What you have to do:
Locate every line in the records below that contains the word "pochod", and copy each one.

————

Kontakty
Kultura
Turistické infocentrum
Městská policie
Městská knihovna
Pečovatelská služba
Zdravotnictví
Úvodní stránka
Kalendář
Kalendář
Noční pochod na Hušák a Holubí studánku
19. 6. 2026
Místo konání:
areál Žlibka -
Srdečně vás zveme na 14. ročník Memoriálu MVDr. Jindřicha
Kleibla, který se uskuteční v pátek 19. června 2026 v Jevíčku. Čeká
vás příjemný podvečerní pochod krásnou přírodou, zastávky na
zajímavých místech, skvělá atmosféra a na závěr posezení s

————

Answer to this problem:
Noční pochod na Hušák a Holubí studánku
vás příjemný podvečerní pochod krásnou přírodou, zastávky na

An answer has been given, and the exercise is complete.